Stattdessen wartet das Haus von Winfried Hermann mit einer neuen Idee auf. Diese skizziert das Ministerium in Schreiben an Traub sowie an die beiden Landtagsabgeordneten Dennis Birnstock und Friedrich Haag. Im Kern geht es darum, Autos aus dem Tunnel ganz oder teilweise zu verbannen. Eine Sperrung des Tunnels für Autofahrer solle in einer erweiterten Machbarkeitsstudie betrachtet werden. Das Ergebnis könnte im Sommer vorliegen. Dabei gibt es zwei Varianten: Entweder es wird für motorisierte Fahrzeuge nur die Spur in Richtung Bernhausen freigegeben, sodass die Spur in Richtung Plieningen für Radfahrer und Fußgänger zur Verfügung steht. Oder Autos, Laster und Busse dürfen den Tunnel gar nicht mehr passieren. Ergänzend soll das Regierungspräsidium beide Möglichkeiten vertieft untersuchen und planen.

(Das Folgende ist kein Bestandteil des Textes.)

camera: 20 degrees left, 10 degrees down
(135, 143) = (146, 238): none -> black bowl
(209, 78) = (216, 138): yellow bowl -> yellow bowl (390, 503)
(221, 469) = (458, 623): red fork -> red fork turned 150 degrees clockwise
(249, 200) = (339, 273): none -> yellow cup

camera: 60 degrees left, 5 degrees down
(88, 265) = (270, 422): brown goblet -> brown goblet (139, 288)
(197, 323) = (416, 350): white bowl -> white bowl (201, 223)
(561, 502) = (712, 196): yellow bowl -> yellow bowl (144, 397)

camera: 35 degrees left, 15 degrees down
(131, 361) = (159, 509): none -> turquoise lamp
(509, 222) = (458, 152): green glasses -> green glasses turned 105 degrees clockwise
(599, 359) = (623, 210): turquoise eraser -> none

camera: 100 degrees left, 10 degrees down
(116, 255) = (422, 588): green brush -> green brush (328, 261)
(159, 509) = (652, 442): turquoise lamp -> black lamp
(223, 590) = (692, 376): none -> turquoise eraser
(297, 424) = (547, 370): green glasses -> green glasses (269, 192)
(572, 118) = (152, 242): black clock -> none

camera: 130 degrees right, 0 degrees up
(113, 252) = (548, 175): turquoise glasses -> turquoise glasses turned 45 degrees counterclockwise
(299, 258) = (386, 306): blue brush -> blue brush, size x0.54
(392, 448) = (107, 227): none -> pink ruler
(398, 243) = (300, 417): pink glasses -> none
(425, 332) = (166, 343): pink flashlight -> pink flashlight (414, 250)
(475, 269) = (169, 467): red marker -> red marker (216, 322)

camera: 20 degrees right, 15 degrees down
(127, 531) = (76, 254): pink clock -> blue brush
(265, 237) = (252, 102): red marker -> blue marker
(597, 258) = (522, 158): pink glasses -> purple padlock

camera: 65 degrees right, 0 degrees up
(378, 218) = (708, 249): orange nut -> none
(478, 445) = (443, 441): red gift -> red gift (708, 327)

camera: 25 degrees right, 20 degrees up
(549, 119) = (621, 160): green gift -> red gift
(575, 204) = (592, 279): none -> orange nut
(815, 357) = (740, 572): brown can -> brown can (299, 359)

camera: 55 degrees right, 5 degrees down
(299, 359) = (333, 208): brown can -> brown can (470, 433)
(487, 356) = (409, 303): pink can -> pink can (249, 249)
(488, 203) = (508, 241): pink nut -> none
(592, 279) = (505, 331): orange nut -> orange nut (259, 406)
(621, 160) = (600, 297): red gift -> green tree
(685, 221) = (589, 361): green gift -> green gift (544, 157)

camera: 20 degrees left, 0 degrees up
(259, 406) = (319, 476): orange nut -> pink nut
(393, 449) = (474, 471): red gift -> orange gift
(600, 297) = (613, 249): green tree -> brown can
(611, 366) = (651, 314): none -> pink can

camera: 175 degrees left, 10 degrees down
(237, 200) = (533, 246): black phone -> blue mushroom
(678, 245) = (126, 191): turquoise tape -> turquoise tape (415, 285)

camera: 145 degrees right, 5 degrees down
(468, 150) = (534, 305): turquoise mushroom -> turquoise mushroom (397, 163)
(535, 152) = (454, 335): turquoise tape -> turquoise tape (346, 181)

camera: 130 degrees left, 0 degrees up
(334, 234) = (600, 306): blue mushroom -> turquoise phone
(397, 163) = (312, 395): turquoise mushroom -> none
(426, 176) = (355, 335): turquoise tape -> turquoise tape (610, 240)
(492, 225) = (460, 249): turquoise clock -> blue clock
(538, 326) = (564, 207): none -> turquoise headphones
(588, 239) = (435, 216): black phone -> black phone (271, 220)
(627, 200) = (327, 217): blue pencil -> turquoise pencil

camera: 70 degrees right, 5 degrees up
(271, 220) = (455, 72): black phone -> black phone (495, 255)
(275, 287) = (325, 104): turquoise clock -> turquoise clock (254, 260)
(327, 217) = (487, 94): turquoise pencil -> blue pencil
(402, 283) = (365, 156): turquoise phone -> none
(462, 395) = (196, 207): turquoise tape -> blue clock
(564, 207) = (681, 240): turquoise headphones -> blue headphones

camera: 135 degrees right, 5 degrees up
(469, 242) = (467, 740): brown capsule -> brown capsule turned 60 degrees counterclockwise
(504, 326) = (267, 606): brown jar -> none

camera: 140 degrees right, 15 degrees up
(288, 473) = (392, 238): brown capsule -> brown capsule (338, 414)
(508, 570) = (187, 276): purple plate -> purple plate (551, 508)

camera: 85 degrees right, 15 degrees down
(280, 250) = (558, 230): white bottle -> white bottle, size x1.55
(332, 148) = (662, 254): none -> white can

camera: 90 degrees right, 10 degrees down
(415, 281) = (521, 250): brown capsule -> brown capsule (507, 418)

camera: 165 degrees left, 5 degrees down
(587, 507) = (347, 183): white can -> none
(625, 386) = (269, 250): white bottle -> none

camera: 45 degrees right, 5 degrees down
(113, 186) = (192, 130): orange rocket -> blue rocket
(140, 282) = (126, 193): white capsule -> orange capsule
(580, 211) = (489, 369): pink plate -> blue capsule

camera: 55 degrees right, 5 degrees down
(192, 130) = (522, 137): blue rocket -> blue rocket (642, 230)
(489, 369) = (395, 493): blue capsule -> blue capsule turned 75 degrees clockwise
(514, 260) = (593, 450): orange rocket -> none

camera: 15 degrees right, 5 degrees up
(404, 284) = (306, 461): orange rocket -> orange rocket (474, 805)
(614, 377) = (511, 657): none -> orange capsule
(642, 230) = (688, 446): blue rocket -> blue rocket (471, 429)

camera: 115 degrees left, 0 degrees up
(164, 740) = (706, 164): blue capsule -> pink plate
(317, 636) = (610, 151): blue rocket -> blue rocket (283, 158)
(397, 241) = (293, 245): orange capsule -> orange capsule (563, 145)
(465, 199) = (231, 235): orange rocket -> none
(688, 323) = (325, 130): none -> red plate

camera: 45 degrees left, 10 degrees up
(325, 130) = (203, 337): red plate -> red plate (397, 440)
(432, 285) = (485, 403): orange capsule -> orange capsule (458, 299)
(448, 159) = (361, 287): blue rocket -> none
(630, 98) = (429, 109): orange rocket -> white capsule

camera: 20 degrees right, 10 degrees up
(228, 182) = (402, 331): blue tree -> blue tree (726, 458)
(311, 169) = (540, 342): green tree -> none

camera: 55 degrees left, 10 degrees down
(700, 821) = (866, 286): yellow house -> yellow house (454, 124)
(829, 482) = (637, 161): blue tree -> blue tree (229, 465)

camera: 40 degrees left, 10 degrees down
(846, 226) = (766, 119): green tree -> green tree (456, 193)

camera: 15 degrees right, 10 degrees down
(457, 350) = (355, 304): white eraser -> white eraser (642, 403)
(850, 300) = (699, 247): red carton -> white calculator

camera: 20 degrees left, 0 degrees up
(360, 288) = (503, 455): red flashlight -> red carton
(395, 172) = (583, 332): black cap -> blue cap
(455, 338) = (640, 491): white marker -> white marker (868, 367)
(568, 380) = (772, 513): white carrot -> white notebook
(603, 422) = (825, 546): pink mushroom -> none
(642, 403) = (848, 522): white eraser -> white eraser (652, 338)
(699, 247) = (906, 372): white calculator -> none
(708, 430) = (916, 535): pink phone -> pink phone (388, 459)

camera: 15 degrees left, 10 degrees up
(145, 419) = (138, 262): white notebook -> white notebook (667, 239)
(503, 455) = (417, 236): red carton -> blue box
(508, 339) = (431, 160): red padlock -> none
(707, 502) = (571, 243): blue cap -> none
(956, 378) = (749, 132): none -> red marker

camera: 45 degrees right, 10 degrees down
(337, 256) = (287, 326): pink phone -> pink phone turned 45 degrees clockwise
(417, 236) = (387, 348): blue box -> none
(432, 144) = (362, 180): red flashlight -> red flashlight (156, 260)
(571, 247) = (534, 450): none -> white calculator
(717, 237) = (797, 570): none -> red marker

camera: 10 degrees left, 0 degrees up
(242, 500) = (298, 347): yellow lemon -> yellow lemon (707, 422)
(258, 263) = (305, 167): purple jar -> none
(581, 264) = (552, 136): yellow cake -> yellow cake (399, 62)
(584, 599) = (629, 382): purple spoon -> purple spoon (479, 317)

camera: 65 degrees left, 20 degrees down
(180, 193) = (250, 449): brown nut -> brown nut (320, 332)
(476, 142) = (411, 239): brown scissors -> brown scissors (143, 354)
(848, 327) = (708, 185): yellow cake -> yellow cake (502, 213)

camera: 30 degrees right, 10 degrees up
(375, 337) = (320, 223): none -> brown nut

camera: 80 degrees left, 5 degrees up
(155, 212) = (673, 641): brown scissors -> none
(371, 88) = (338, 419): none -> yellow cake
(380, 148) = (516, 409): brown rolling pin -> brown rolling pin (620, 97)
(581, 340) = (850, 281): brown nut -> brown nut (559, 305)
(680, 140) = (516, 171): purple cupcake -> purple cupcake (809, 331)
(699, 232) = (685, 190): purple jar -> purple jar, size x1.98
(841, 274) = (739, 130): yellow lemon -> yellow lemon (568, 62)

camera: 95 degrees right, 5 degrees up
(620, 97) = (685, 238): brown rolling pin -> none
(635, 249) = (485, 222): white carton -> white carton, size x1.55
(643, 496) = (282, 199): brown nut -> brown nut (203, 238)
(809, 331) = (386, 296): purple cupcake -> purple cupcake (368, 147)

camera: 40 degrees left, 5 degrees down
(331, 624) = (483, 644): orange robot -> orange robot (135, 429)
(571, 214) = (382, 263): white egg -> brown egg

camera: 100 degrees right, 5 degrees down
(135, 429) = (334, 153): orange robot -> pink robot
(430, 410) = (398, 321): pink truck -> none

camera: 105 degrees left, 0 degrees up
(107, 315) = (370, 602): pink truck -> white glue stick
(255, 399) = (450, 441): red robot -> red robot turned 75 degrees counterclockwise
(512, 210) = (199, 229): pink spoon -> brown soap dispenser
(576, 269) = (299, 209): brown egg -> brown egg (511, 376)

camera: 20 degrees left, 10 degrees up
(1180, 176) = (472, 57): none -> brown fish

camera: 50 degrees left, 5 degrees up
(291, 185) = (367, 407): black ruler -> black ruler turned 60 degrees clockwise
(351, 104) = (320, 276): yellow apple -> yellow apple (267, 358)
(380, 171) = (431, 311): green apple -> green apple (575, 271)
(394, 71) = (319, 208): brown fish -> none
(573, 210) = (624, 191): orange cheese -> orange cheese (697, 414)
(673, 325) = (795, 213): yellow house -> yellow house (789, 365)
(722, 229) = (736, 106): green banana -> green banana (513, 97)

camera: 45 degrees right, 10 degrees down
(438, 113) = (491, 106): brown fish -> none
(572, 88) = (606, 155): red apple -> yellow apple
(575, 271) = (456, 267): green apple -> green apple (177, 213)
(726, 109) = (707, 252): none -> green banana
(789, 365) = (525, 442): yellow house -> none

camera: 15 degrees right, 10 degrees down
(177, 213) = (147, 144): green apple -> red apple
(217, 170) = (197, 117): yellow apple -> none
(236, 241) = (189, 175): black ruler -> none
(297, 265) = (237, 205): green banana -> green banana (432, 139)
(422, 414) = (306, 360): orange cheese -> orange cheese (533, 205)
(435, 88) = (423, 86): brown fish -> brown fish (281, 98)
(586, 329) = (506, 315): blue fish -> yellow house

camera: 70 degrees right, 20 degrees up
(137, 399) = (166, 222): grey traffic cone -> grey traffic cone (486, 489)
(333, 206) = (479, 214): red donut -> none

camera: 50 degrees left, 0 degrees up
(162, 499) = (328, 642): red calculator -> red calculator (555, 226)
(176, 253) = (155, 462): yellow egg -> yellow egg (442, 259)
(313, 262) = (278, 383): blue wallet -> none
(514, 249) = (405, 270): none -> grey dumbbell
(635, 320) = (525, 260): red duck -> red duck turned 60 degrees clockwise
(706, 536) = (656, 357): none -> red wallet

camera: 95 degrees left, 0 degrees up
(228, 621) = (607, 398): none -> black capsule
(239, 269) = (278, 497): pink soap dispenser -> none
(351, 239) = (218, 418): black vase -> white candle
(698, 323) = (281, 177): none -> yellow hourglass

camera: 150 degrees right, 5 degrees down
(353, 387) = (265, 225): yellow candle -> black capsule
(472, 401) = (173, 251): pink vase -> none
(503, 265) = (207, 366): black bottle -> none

Verschiedene Randbedingungen müssen in die Studie einbezogen werden. So zum Beispiel die verkehrlichen Auswirkungen einer Tunnelsperrung, also die Antwort auf die Frage, auf welche Straßen die Autofahrer ausweichen würden. Auch die Verkehrsprognose 2035 spielt eine Rolle, also die prognostizierte Zahl an Autofahrern, die dann vermutlich noch unterwegs ist. Zudem müssen Lösungen für den Busverkehr sowie Polizei, Rettungsdienste und Feuerwehr gefunden werden. Darüber hinaus müsste das Land vom Bund die Zuständigkeit für die Strecke übernehmen und die Bundesstraße 312 zur Landesstraße herabgestuft werden. „Das Ziel ist eine sichere Nutzung des Tunnels durch Fußgängerinnen und Fußgänger sowie durch Radfahrerinnen und Radfahrer, die beim Bau des Tunnels leider vergessen wurden“, sagt Verkehrsminister Winfried Hermann und ergänzt: Selbstverständlich müsse auch der Busverkehr berücksichtigt und für Autos eine alternative Verkehrsführung gefunden werden.
Dass Verkehrsminister Hermann nun eine Komplett- oder Teilsperrung des Autotunnels in Betracht zieht, lässt bei den beiden FDP-Politikern die Alarmglocken schrillen. „Ziel des Verkehrsministers muss es doch sein, Barrieren abzubauen und keine neuen zu schaffen. Den Flughafentunnel für den Autoverkehr zu sperren kann daher absolut nicht die Lösung sein“, heißt es in einer gemeinsamen Mitteilung der beiden. Selbst Hermann, dem sie vorwerfen, er wolle „das Auto am liebsten sofort ganz verbieten“ müsse klar sein, „dass eine Sperrung des Tunnels weder ökologisch noch ökonomisch sinnvoll ist“. Eine solche Maßnahme bedeute vielmehr eine zeitaufwendige Umfahrung und damit eine Mehrbelastung in den Anrainerkommunen. „Dem grünen Minister geht es offensichtlich viel eher einmal mehr darum, den Autofahrern das Leben so schwer wie möglich zu machen.“
Unterstützung bekommt Hermann von seinem Parteifreund Matthias Gastel. Der Bundestagsabgeordnete aus Filderstadt begrüßt, dass „das Land sich für den Fuß- und Radverkehr einsetzt“. Gastel schreibt: „Die viel zu lang hingenommene unerträgliche Situation für den Fuß- und Radverkehr schreit nach einer Lösung.“ Klar sei aber auch: „Eine einfache Lösung, die bei allen Beteiligten laute Jubelschreie auslöst, wird es nicht geben.“ Daher müssten alle möglichen zulässigen und finanzierbaren Varianten geprüft und abgewogen werden. Die betroffenen Städte seien in die Klärungsprozesse einzubinden. Zudem seien die Busverkehre bezüglich ihrer Fahrzeiten und Anschlüsse besonders zu berücksichtigen. „Das Ergebnis ist noch offen“, so Gastels Fazit.